Some state laws do and some don’t relieve a successor trustee from inquiring into the actions of prior trustees. Requiring a trustee to do so may be costly to the trust, if the new trustee hires accountants, for example, to examine the records of prior trustees.

D. Make Sure Someone Can Access Retirement Assets During Incapacity

More and more people have a sizeable chunk of their net worth held in IRAs and other retirement accounts. An IRA beneficiary (spouse, family member, trustee of a trust) can only access IRAs and such after the owner’s death. So provision should be made, perhaps via a power of attorney, for someone to have access to retirement assets if they are needed during the owner’s incapacity. Be sure to check the particular state’s power of attorney statutes to see how this should be done.

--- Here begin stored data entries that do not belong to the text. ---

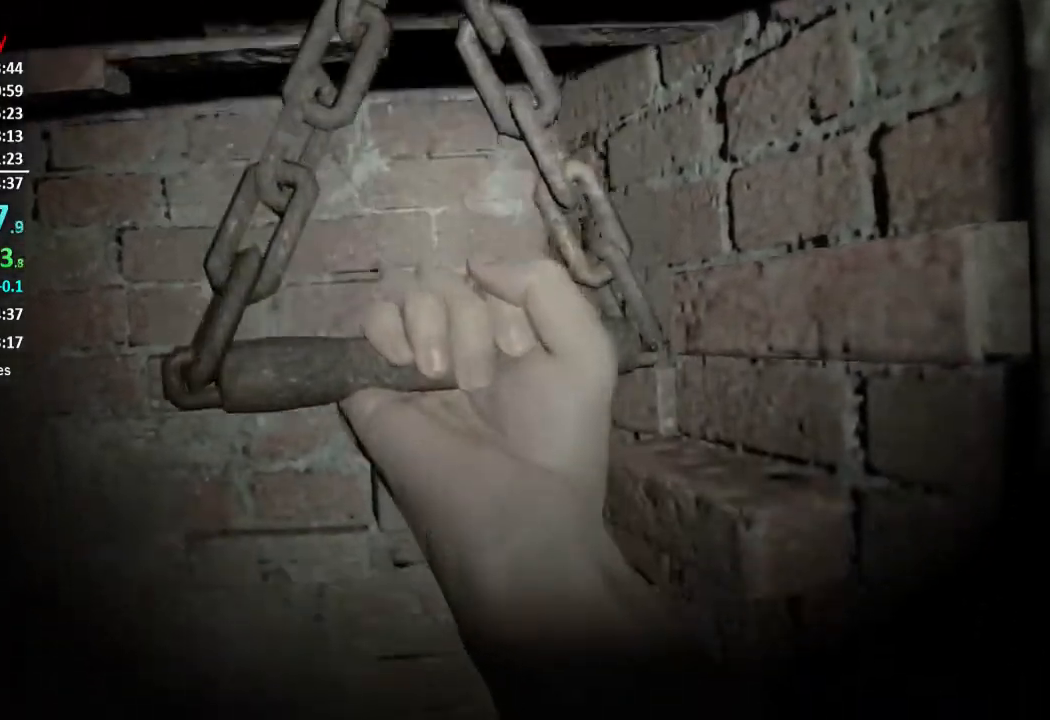
{"buttons": [], "left_stick": "center", "right_stick": "center", "events": []}
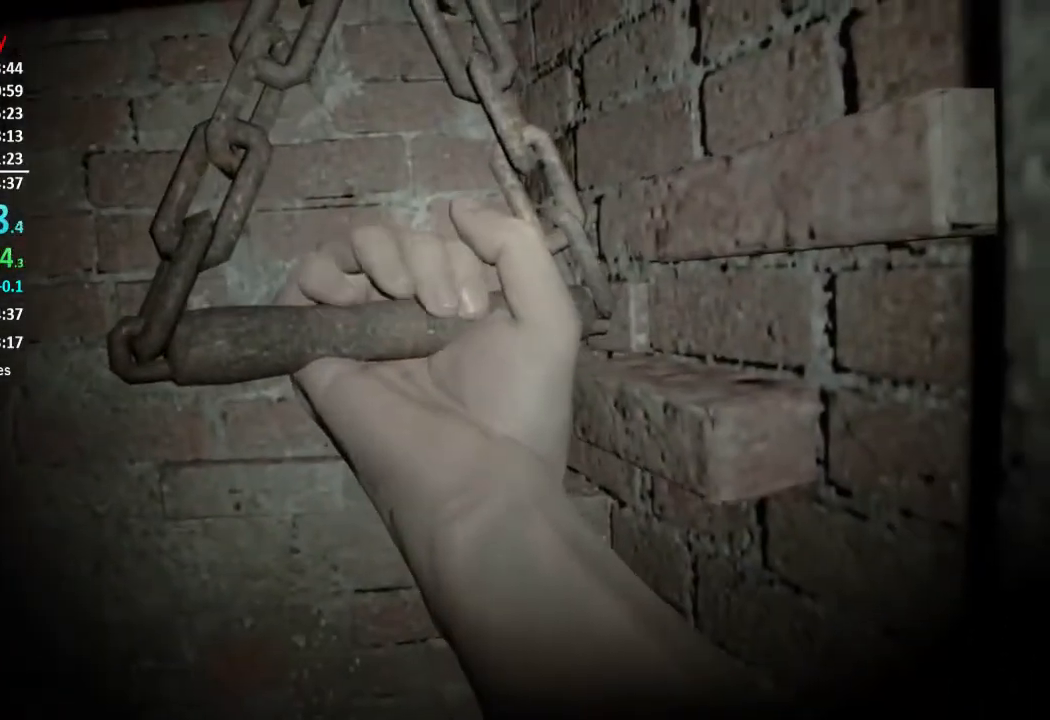
{"buttons": [], "left_stick": "center", "right_stick": "center", "events": []}
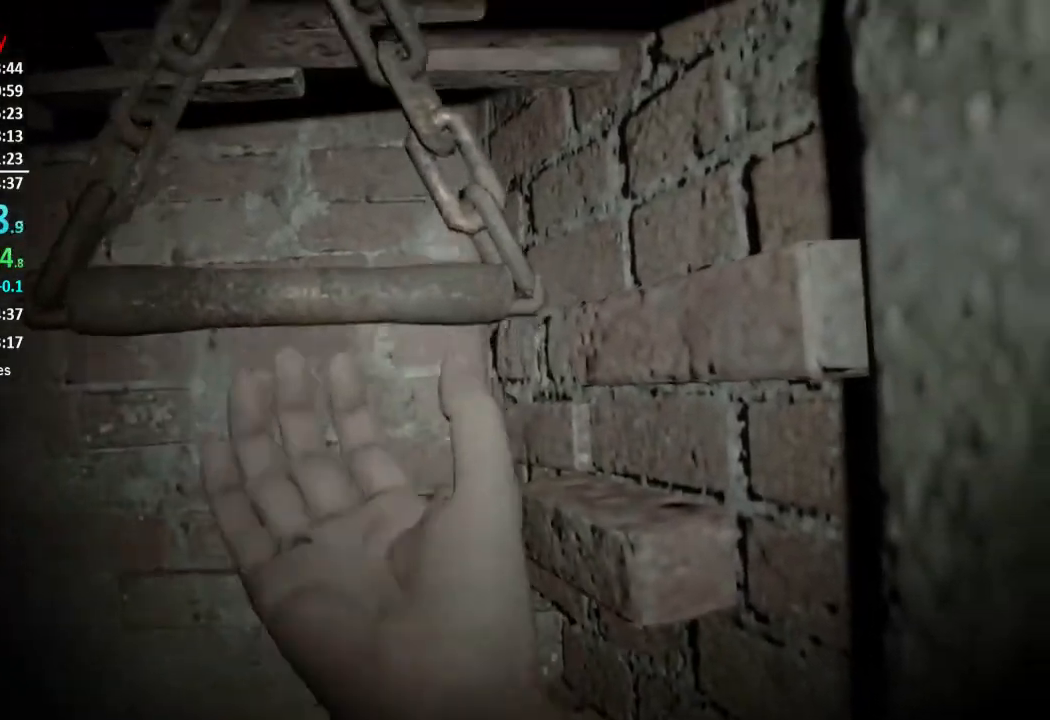
{"buttons": [], "left_stick": "up-right", "right_stick": "right", "events": [[117, "left_stick", "up-right"], [317, "right_stick", "right"]]}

E. Don’t Run Out of Trustees

Most successor trustees are family members. But it’s not a bad idea to “anchor” the line of successor trustees with a corporate trustee, as a sort of “safety net.” That’s the one that is sure not to predecease the others!

F. Contemplate Small Shares

Quite often I see trusts for children that then continue after death as shares for grandchildren. In larger families, this can result in quite a few very small shares. In the spirit of “thinking it through,” do a little rough math and see what sizes those shares are likely to be. It won’t be of much interest to any trustee, corporate or family member, to serve as trustee for 10 or 11 or 15 or 20 small trusts. Include language allowing the distribution of small or uneconomical shares.

G. Allow Beneficiaries to Choose to Leave Their Shares in Trust

If trust shares are scheduled to distribute to beneficiaries when they reach a certain age, give the beneficiary the ability to choose to have the distribution retained in the trust. Who knows what the beneficiary’s circumstances may be at the time – bankruptcy, a nasty divorce, “friends of opportunity,” and so forth. The beneficiary may welcome the option of having his or her share held in trust, to protect the assets. Perhaps provide that the beneficiary can become trustee or co-trustee.

H. Don’t Name an Individual to be Trustee of a Spendthrift Trust for a Sibling

Of course generalizations like these admit of many exceptions, but I’ve found over the years that, if there is a reason (other than incapacity or perhaps special needs) for not trusting a child to prudently manage his/her own inheritance, those same reasons are going to cause grief for the trustee, especially if the trustee is another family member, like a sibling or an aunt. They may be badgered, pleaded with, or threatened. Don’t punish the “good kid” by making him or her trustee for the challenging kid. Find a suitable independent trustee.

Some Final Stupid Stuff: “The fact that my Trustee hereunder may be interested in any such business as director, stockholder, manager, agent, partner or creditor shall not constitute an adverse or conflicting interest.”